If pictures appear among the lines below, leave them out while you return exactly the lines from the one with "Figure 4: Validation" through the one with "Fig. 5 An example".

Top of Source data

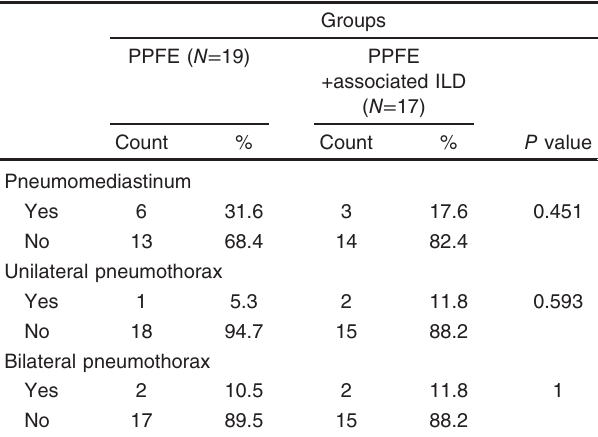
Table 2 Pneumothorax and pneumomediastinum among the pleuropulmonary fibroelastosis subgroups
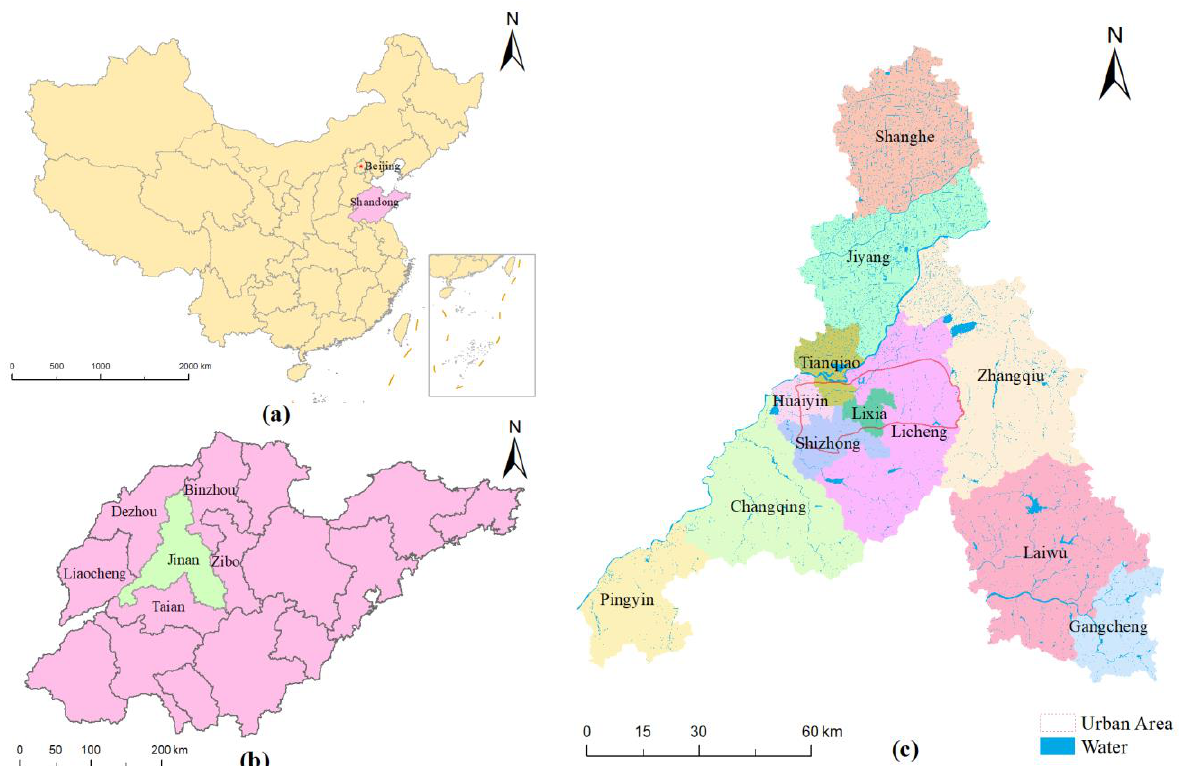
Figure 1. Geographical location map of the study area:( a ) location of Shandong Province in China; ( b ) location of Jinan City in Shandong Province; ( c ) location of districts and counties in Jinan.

Bottom of Source data
Top of Source data

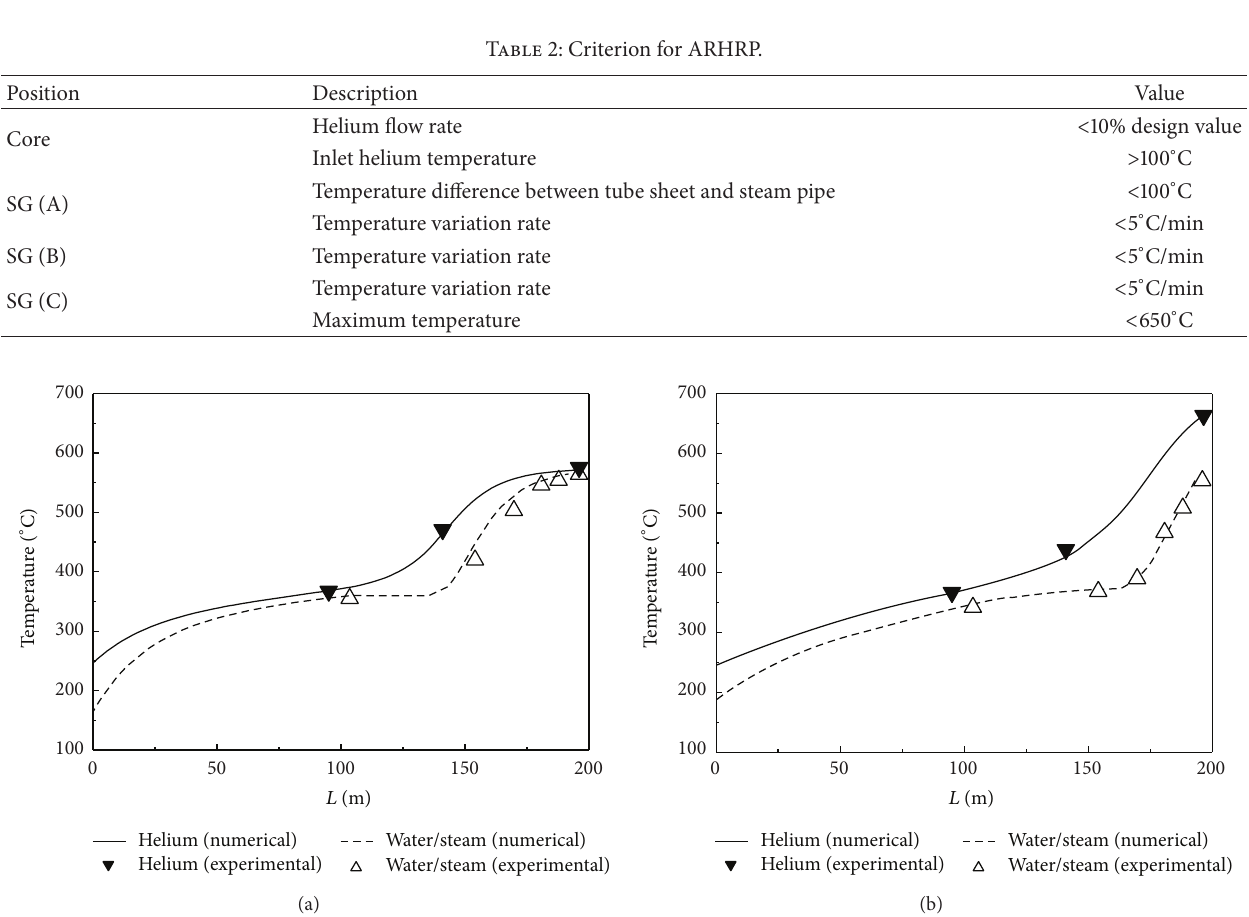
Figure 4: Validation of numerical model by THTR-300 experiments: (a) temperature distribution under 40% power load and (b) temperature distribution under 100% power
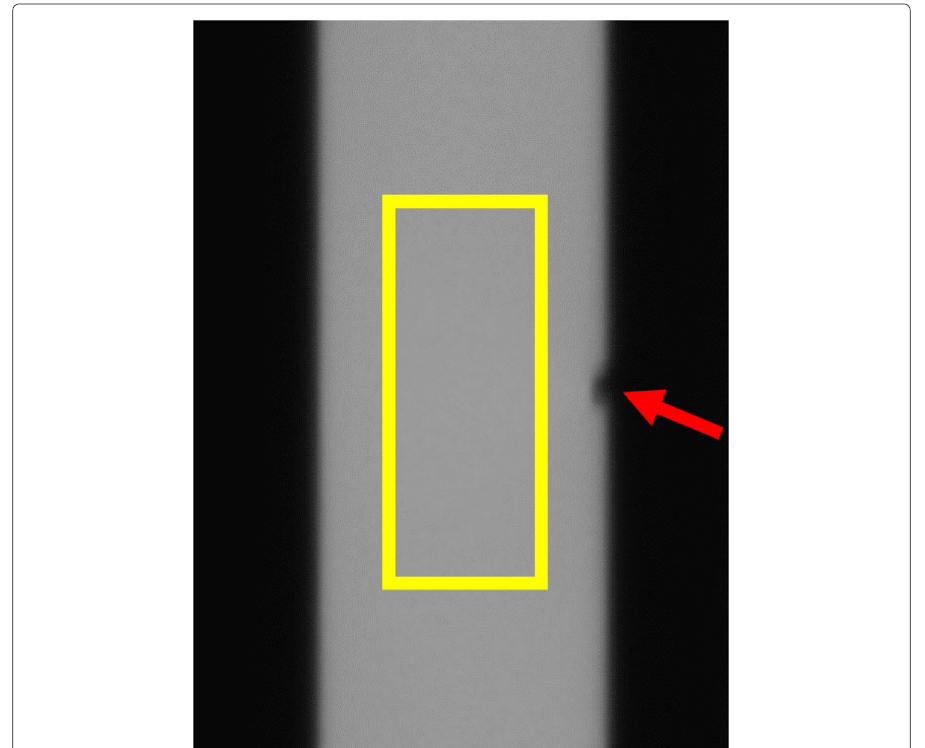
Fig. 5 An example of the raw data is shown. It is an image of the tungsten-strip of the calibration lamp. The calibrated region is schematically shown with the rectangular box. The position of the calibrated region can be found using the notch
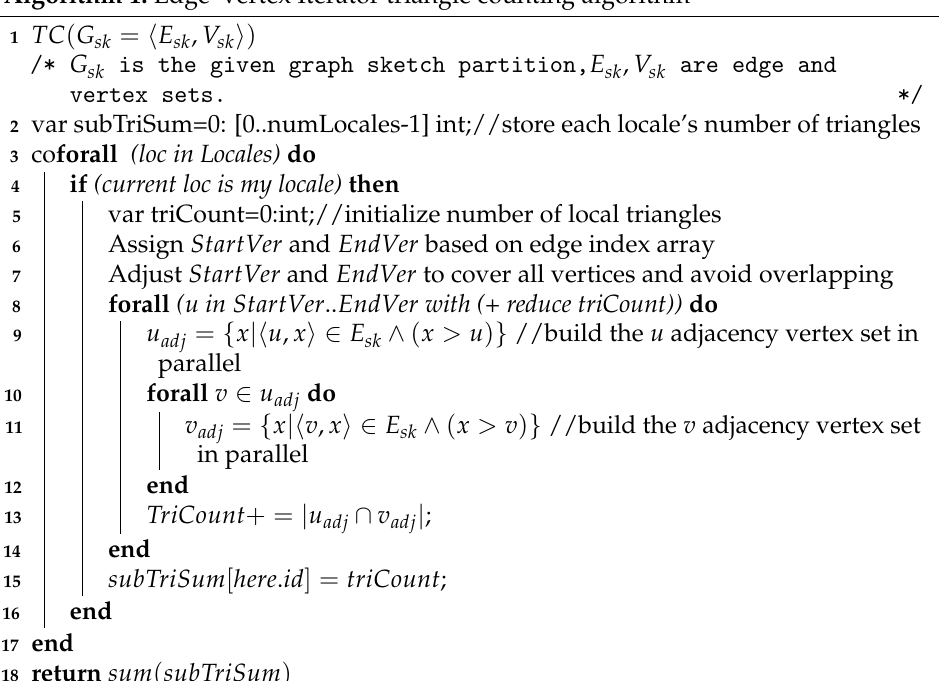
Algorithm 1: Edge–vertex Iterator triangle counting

Bottom of Source data

> Output below:
Figure 4: Validation of numerical model by THTR-300 experiments: (a) temperature distribution under 40% power load and (b) temperature distribution under 100% power
Fig. 5 An example of the raw data is shown. It is an image of the tungsten-strip of the calibration lamp. The calibrated region is schematically shown with the rectangular box. The position of the calibrated region can be found using the notch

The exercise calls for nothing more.